Much of the credit should go to little-known writer-director Larkin, who brings polish and just a shade of noir to the material, based on the short story Death Walks in Marble Halls by Lawrence G Blochman, as well as Joseph MacDonald’s eerie cinematography, and the inspired art direction by Richard Day and Joseph C Wright. As it is almost all set in the cramped setting of the library, they have made it look continually intriguing.

It is all dark and cynical, and just that little bit weird, which makes it work and stand out from the crowd. The wartime background with Nazis, air wardens and blackouts adds urgency and relevance. Larkin writes a good screenplay, with spicy dialogue and unusual characters that make it as romantic and caper-style as, say, The Big Sleep.

Lynne Roberts draws the short straw as librarian Kay Ryan but handles it okay, having to play the film’s representative of decency, virtually the only nice character in this dark universe, falling for detective Hal even though she’s waiting for her sweetheart to come back from the war. Kurt Katch is nice and creepy as the sinister Eric Pahsen, and Hooper Atchley makes something of a fairly nothing role as the Air Raid Warden.

Also in the cast are Sidney Blackmer as Martin Cleaver, Kurt Katch as Eric Pahsen, Byron Foulger as Edmund Walpole, George Walcott as Benson, Paul Porcasi as Rebescu, Margaret Brayton as Miss Oval, Mae Marsh as Miss Hartwig, Lon McCallister as the stack boy Freddie, Charles Tannen as phony detective Hollis, Arthur Space as Vance, Charles Cane as Inspector Henderson and Chick Collins.

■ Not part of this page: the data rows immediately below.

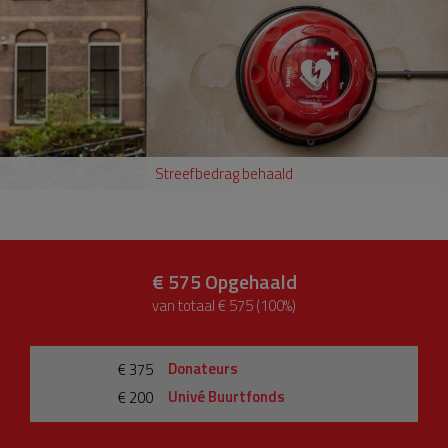
Streefbedrag behaald
€ 575
Opgehaald
van totaal € 575 (100%)
Donateurs
€ 375
Univé Buurtfonds
€ 200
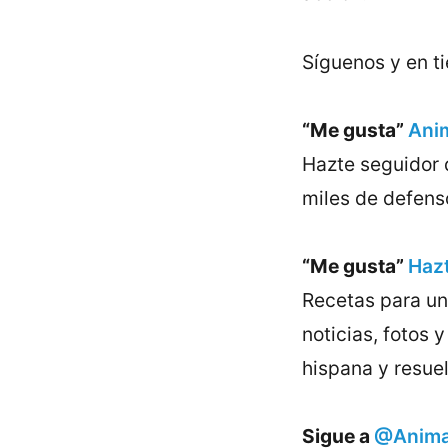
Síguenos y en t
“Me gusta”
Anim
Hazte seguidor d
miles de defens
“Me gusta”
Haz
Recetas para una
noticias, fotos 
hispana y resuel
Sigue a
@AnimaN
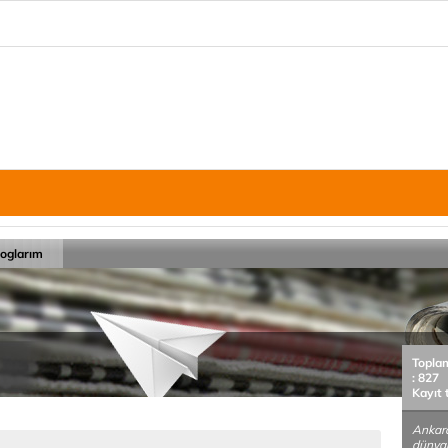
loglarım
Topla
: 827
Kayıt 
Ankara
dünyal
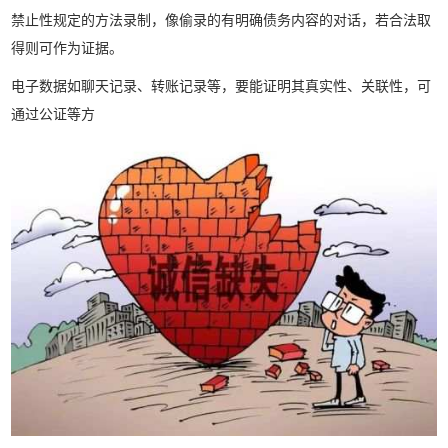
禁止性规定的方法录制，像偷录的有明确债务内容的对话，若合法取
得则可作为证据。
电子数据如聊天记录、转账记录等，要能证明其真实性、关联性，可
通过公证等方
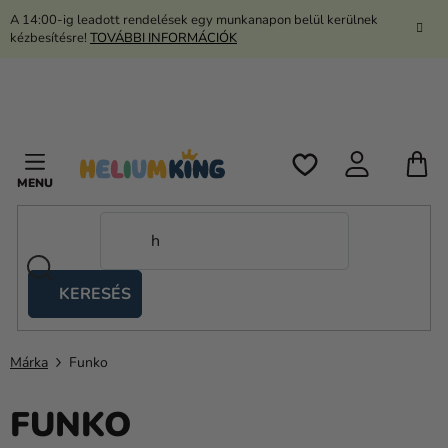
Ugrás
A 14:00-ig leadott rendelések egy munkanapon belül kerülnek
a
kézbesítésre!
TOVÁBBI INFORMÁCIÓK
fő
tartalomhoz
K
KERESÉS
Ollós
sátrak
Márka
Funko
Kanekalon
FUNKO
Hélium
és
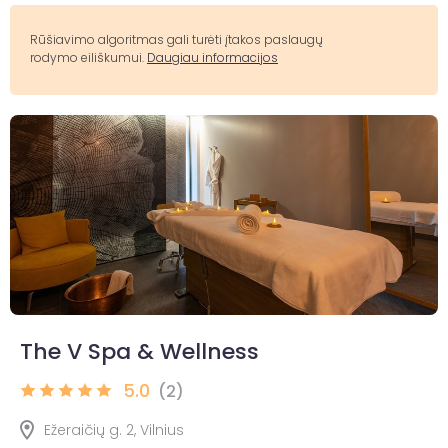
Rūšiavimo algoritmas gali turėti įtakos paslaugų
rodymo eiliškumui.
Daugiau informacijos
The V Spa & Wellness
5.0
(2)
Ežeraičių g. 2, Vilnius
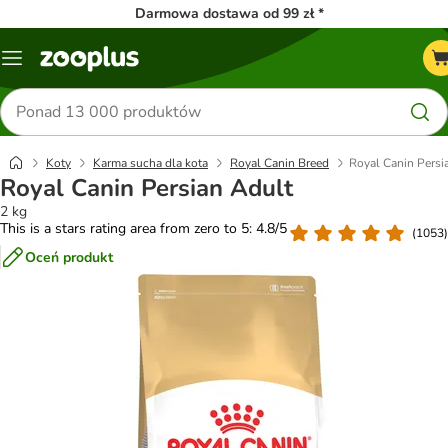
Darmowa dostawa od 99 zł *
Menu
Szukaj
produktów
Koty
Karma sucha dla kota
Royal Canin Breed
Royal Canin Persi
Royal Canin Persian Adult
2 kg
This is a stars rating area from zero to 5: 4.8/5
(
1053
)
Oceń produkt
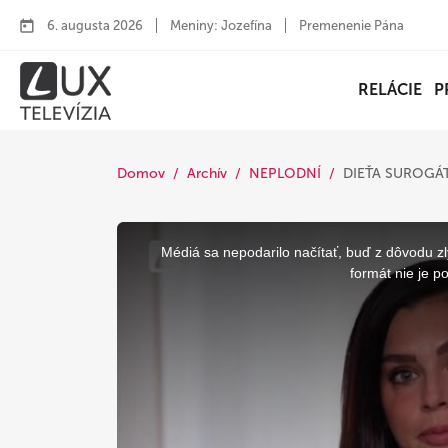
6. augusta 2026
Meniny: Jozefína
Premenenie Pána
RELÁCIE
P
Domov
Archív
NEPLODNÍ
DIEŤA SUROGÁ
This
is
a
Médiá sa nepodarilo načítať, buď z dôvodu zl
modal
window.
formát nie je p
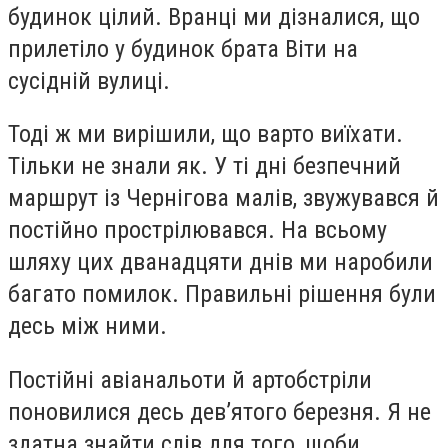
будинок цілий. Вранці ми дізналися, що
прилетіло у будинок брата Віти на
сусідній вулиці.
Тоді ж ми вирішили, що варто виїхати.
Тільки не знали як. У ті дні безпечний
маршрут із Чернігова малів, звужувався й
постійно прострілювався. На всьому
шляху цих дванадцяти днів ми наробили
багато помилок. Правильні рішення були
десь між ними.
Постійні авіанальоти й артобстріли
поновилися десь дев’ятого березня. Я не
здатна знайти слів для того, щоби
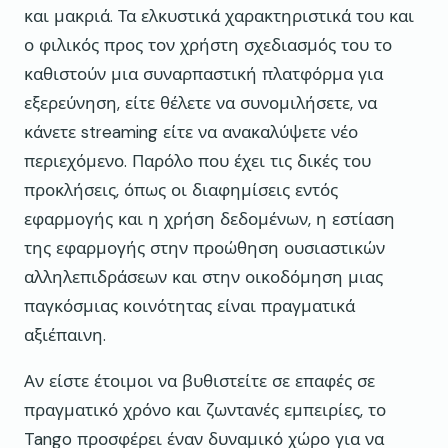
και μακριά. Τα ελκυστικά χαρακτηριστικά του και
ο φιλικός προς τον χρήστη σχεδιασμός του το
καθιστούν μια συναρπαστική πλατφόρμα για
εξερεύνηση, είτε θέλετε να συνομιλήσετε, να
κάνετε streaming είτε να ανακαλύψετε νέο
περιεχόμενο. Παρόλο που έχει τις δικές του
προκλήσεις, όπως οι διαφημίσεις εντός
εφαρμογής και η χρήση δεδομένων, η εστίαση
της εφαρμογής στην προώθηση ουσιαστικών
αλληλεπιδράσεων και στην οικοδόμηση μιας
παγκόσμιας κοινότητας είναι πραγματικά
αξιέπαινη.
Αν είστε έτοιμοι να βυθιστείτε σε επαφές σε
πραγματικό χρόνο και ζωντανές εμπειρίες, το
Tango προσφέρει έναν δυναμικό χώρο για να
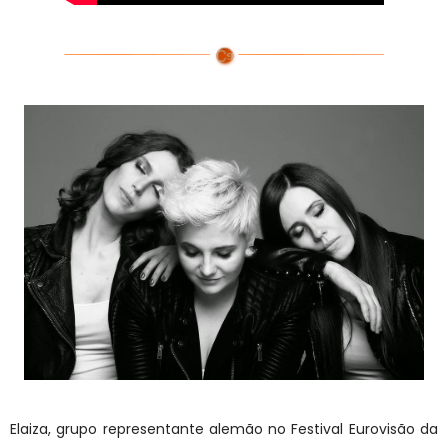
Elaiza, grupo representante alemão no Festival Eurovisão da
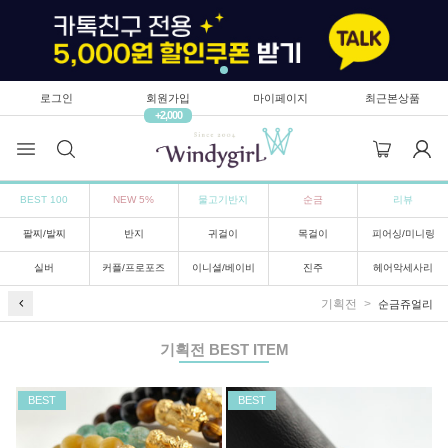
로그인
회원가입
마이페이지
최근본상품
+2,000
BEST 100
NEW 5%
물고기반지
순금
리뷰
팔찌/발찌
반지
귀걸이
목걸이
피어싱/미니링
실버
커플/프로포즈
이니셜/베이비
진주
헤어악세사리
기획전
순금쥬얼리
기획전
BEST ITEM
BEST
BEST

Quiet Please: Murder is directed by John Francis Larkin [John Larkin], runs 70 minutes, is made by 20th Century Fox, is released by Twentieth Century Fox Film Corporation, is written by John Larkin, based on the short story Death Walks in Marble Halls by Lawrence G Blochman, is shot in black and white by Joseph MacDonald, is produced by William Goetz (executive producer) and Ralph Dietrich and is scored by Emil Newman and Arthur Lange, with art direction by Richard Day and Joseph C Wright.

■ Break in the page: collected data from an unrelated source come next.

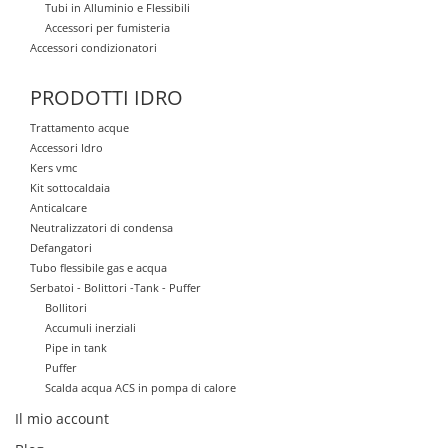
Tubi in Alluminio e Flessibili
Accessori per fumisteria
Accessori condizionatori
PRODOTTI IDRO
Trattamento acque
Accessori Idro
Kers vmc
Kit sottocaldaia
Anticalcare
Neutralizzatori di condensa
Defangatori
Tubo flessibile gas e acqua
Serbatoi - Bolittori -Tank - Puffer
Bollitori
Accumuli inerziali
Pipe in tank
Puffer
Scalda acqua ACS in pompa di calore
Il mio account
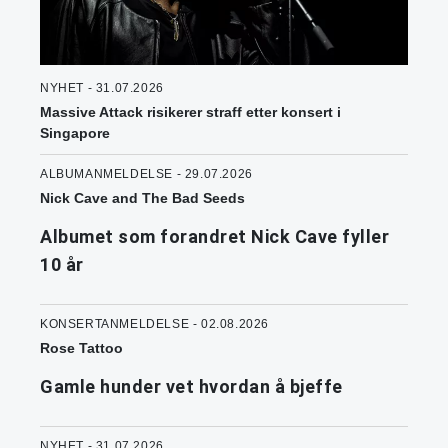
NYHET - 31.07.2026
Massive Attack risikerer straff etter konsert i
Singapore
ALBUMANMELDELSE - 29.07.2026
Nick Cave and The Bad Seeds
Albumet som forandret Nick Cave fyller
10 år
KONSERTANMELDELSE - 02.08.2026
Rose Tattoo
Gamle hunder vet hvordan å bjeffe
NYHET - 31.07.2026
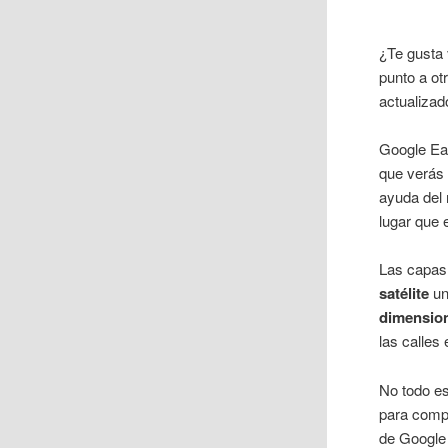
¿Te gusta
punto a ot
actualizad
Google Ear
que verás a
ayuda del 
lugar que e
Las capas 
satélite
un
dimensio
las calles
No todo es
para compa
de Google 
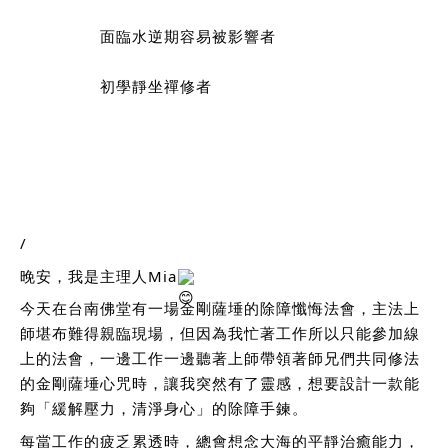
                面臨水逆期容易被影響者
                初學靜坐禪修者
/
晚安，我是主理人Mia
今天在台南佛堂有一場金剛薩埵的除障懺悔法會，主法上
師堪布難得親臨現場，但因為我忙著工作所以只能參加線
上的法會，一邊工作一邊聽著上師帶領著師兄們共同修法
的金剛薩埵心咒時，讓我突然有了靈感，想要設計一款能
夠「緩解壓力，清淨身心」的除障手鍊。
每當工作的疲乏累透時，總會想念大海的平靜治癒能力，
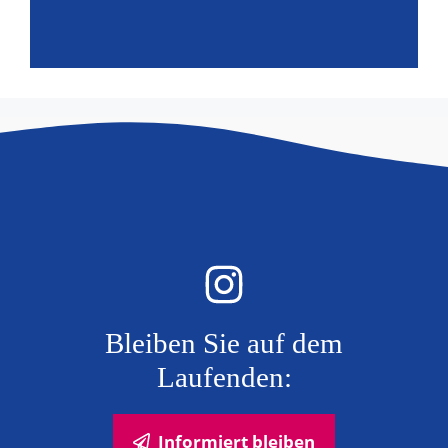
Bleiben Sie auf dem
Laufenden:
Informiert bleiben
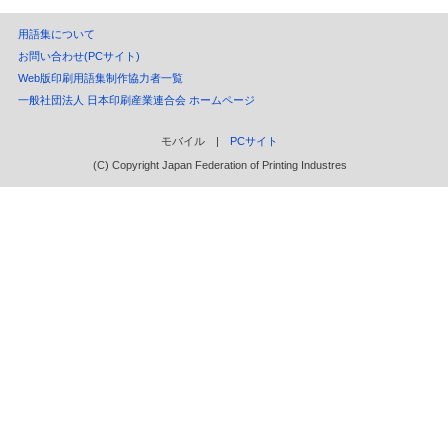
用語集について
お問い合わせ(PCサイト)
Web版印刷用語集制作協力者一覧
一般社団法人 日本印刷産業連合会 ホームページ
モバイル |
PCサイト
(C) Copyright Japan Federation of Printing Industres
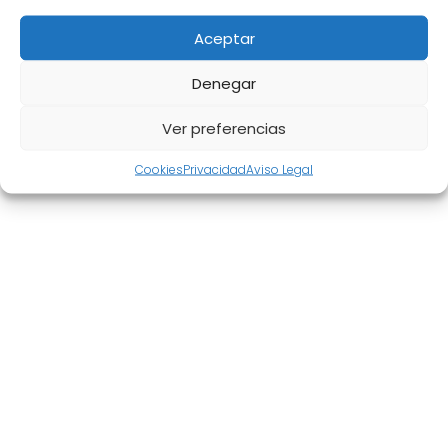
Aceptar
Denegar
Aviso Legal
|
Política de privacidad
|
Cookies
|
Mapa del
Ver preferencias
sitio
Cookies
Privacidad
Aviso Legal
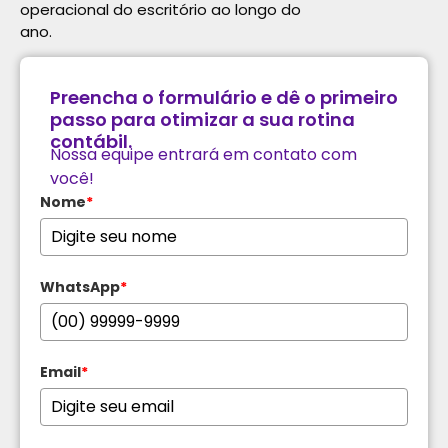
operacional do escritório ao longo do
ano.
Preencha o formulário e dê o primeiro
passo para otimizar a sua rotina
contábil.
Nossa equipe entrará em contato com
você!
Nome
*
WhatsApp
*
Email
*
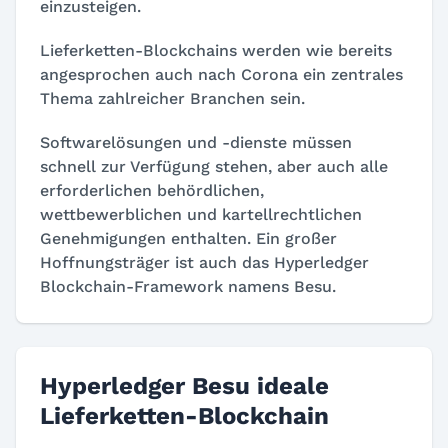
einzusteigen.
Lieferketten-Blockchains werden wie bereits
angesprochen auch nach Corona ein zentrales
Thema zahlreicher Branchen sein.
Softwarelösungen und -dienste müssen
schnell zur Verfügung stehen, aber auch alle
erforderlichen behördlichen,
wettbewerblichen und kartellrechtlichen
Genehmigungen enthalten. Ein großer
Hoffnungsträger ist auch das Hyperledger
Blockchain-Framework namens Besu.
Hyperledger Besu ideale
Lieferketten-Blockchain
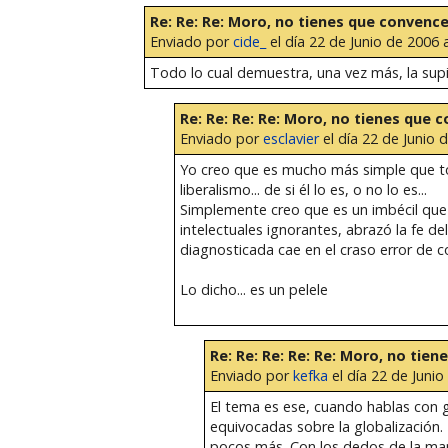
Re: Re: Re: Moro, no tienes que convencer
Enviado por
cide_
el día 22 de Junio de 2006 a
Todo lo cual demuestra, una vez más, la sup
Re: Re: Re: Re: Moro, no tienes que c
Enviado por
esclavier
el día 22 de Junio 
Yo creo que es mucho más simple que to
liberalismo... de si él lo es, o no lo es...
Simplemente creo que es un imbécil que s
intelectuales ignorantes, abrazó la fe d
diagnosticada cae en el craso error de co
Lo dicho... es un pelele
Re: Re: Re: Re: Re: Moro, no tien
Enviado por
kefka
el día 22 de Junio
El tema es ese, cuando hablas con g
equivocadas sobre la globalización.
pocos más. Con los dedos de la man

It was shot at 20th Century Fox Studios, Los Angeles.

It was released on December 21, 1942 in New York City and in March 19, 1943 on general release in the United States.

The film simply credits ‘Screenplay by John Larkin from a story by Lawrence G Blochman’. The short story Death Walks in Marble Halls by Lawrence G Blochman first appeared in American Magazine in September 1942.

Larkin (1901–1965) was a screen-writer, who directed only one more feature, Circumstantial Evidence (1945).